Film émouvant sur une amitié entre deux adolescents et l'homophobie des parents de l'un d'eux dans un village du sud de la France. Film que je recommande et qui transmets toute sorte d'émotions au spectateur : des rires car il y a des défis d'adolescents manquant parfois de maturité, des relations de famille frère/sœur ou parent/enfant attendrissantes, une belle relation d'amitiés de deux ados partageant même les 2 parties d'un même tatouage sur leur bras, de la tristesse avec le rejet des parents de leur enfant et l'émancipation des ados vers l'âge adulte. Très bon jeu d'acteurs.

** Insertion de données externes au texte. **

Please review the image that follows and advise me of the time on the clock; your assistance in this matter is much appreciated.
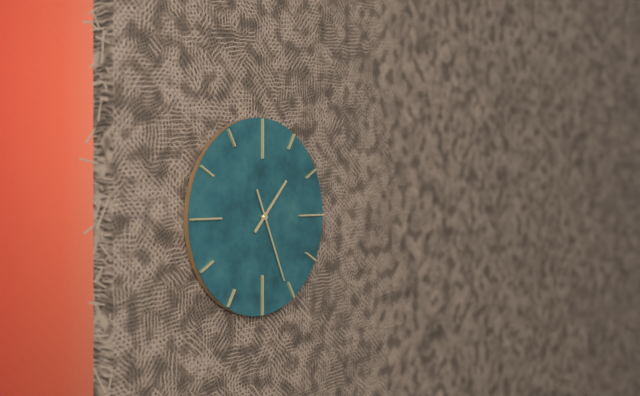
1:26
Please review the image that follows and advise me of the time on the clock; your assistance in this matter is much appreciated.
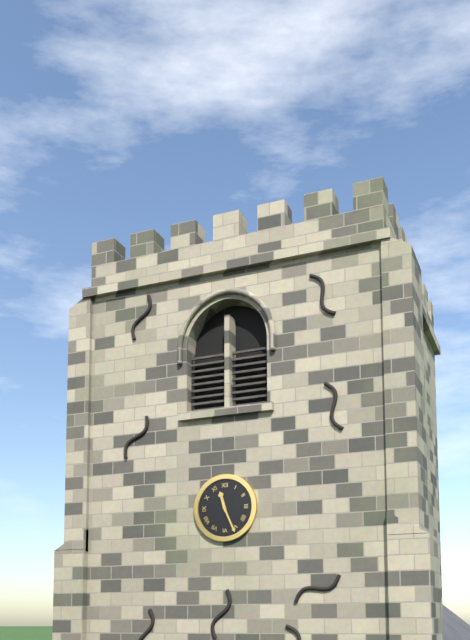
11:26
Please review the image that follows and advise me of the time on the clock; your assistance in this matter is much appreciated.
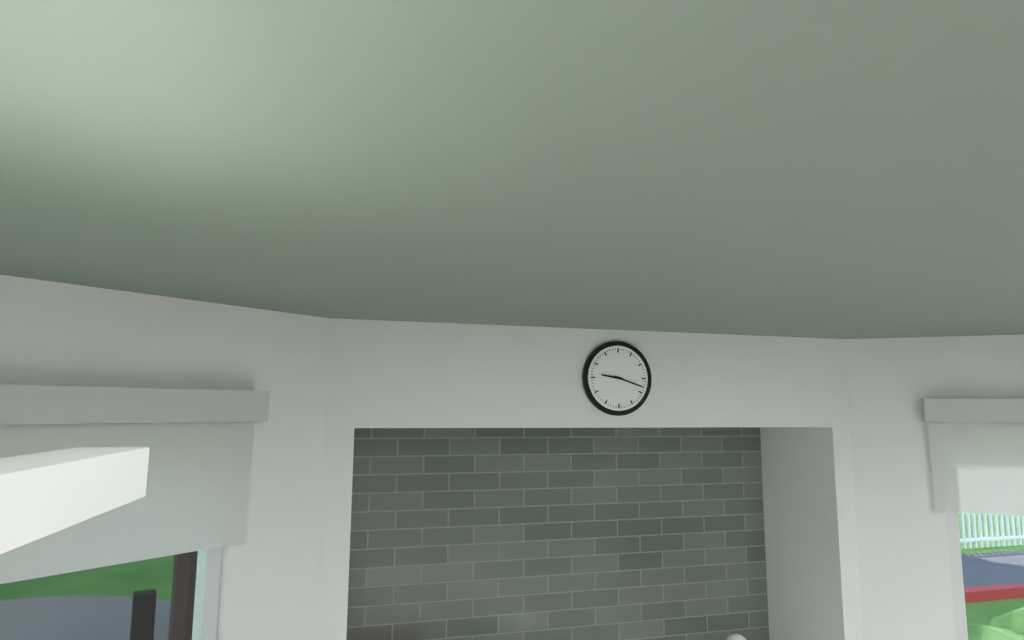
9:18
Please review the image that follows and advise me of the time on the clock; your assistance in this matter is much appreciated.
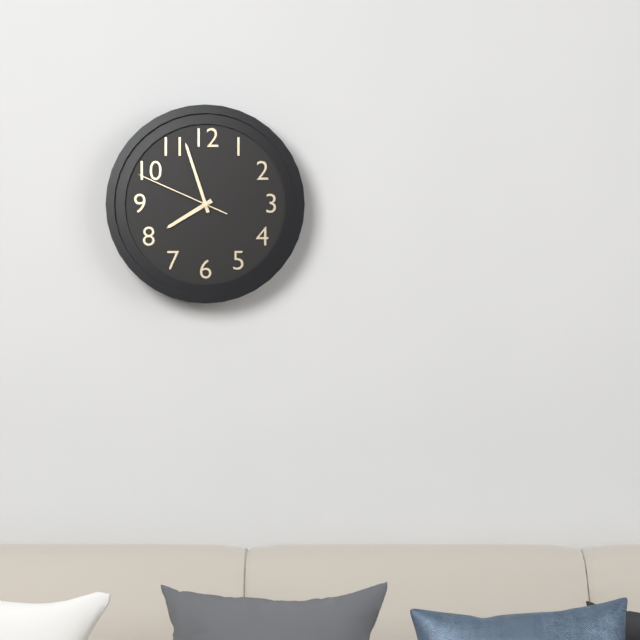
7:57:49
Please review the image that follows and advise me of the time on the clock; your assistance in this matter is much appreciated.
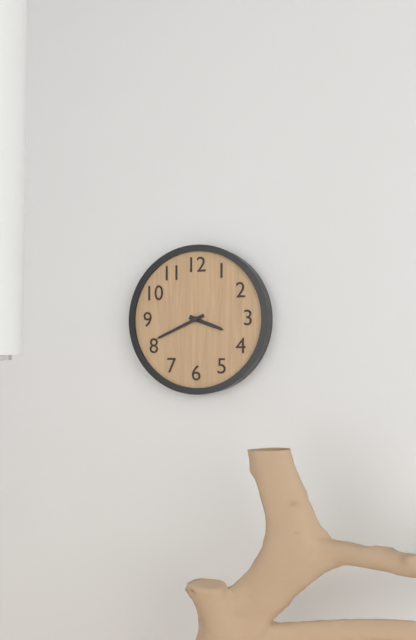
3:41
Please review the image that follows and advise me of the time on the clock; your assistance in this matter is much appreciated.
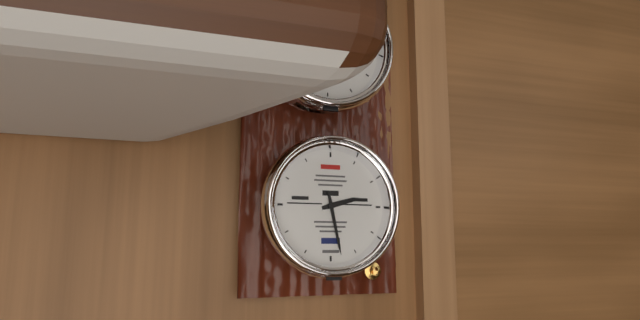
2:28
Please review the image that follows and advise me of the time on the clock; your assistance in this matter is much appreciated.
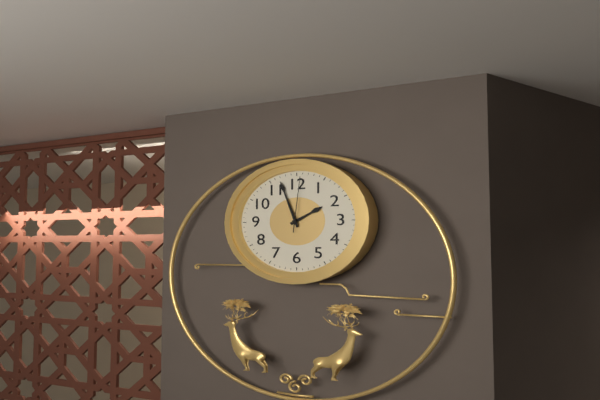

Une première partie avant le drame excellente dans le sens réel de la chose, malgré le fait qu'il y a eu une évolution des mentalités sur certains sujets dans les compagnes notamment il est encore difficile de faire son coming out ou d'etre gay sans avoir de critique et d'insulte. Il est dont régulier de voir des relations comme celle entre Artus et JoJo (et oui dans la vraie vie...). Par contre j'étais un peu confus dans la 2eme partie après le drame car le scénario vas un peu dans tout les sens et j'ai eu un goût amer sur le fait que les personnages n'ont pas cette capacité de réflexion de remise en question sur le pourquoi du drame et j'ai également vu un Willy qui a dû mal à faire le deuil de son père malgré les années mais par contre au niveau de son meilleur pote (pourtant gravé dans la peau) je n'ai pas l'impression qu'il en a quelque chose à faire... Par contre au delà de ce problème je trouve la façon de voir les choses sur la campagne, les relations avec les parents, etc... assez bien fichu. Bravo d'ailleurs aux excellents acteurs et aux réalisateurs.trices !
Ce film est vraiment poignant (dans le premier sens du terme car mon coeur est brisé en mille morceaux). Plus sérieusement, je l’ai vu avec mes super copines et on a toutes adorées, les acteurs jouent très bien.
Je me doutais que le film allait être vraiment bien. Je ne me suis pas trompé. Mais je n’avais pas anticipé que l’histoire allait être si profonde et si large. Je trouve donc le scénario vraiment très bien écrit. Une écriture parfaite, pas de longueurs, pas de fioritures ! On passe donc forcément un bon moment malgré le sérieux des thèmes abordés.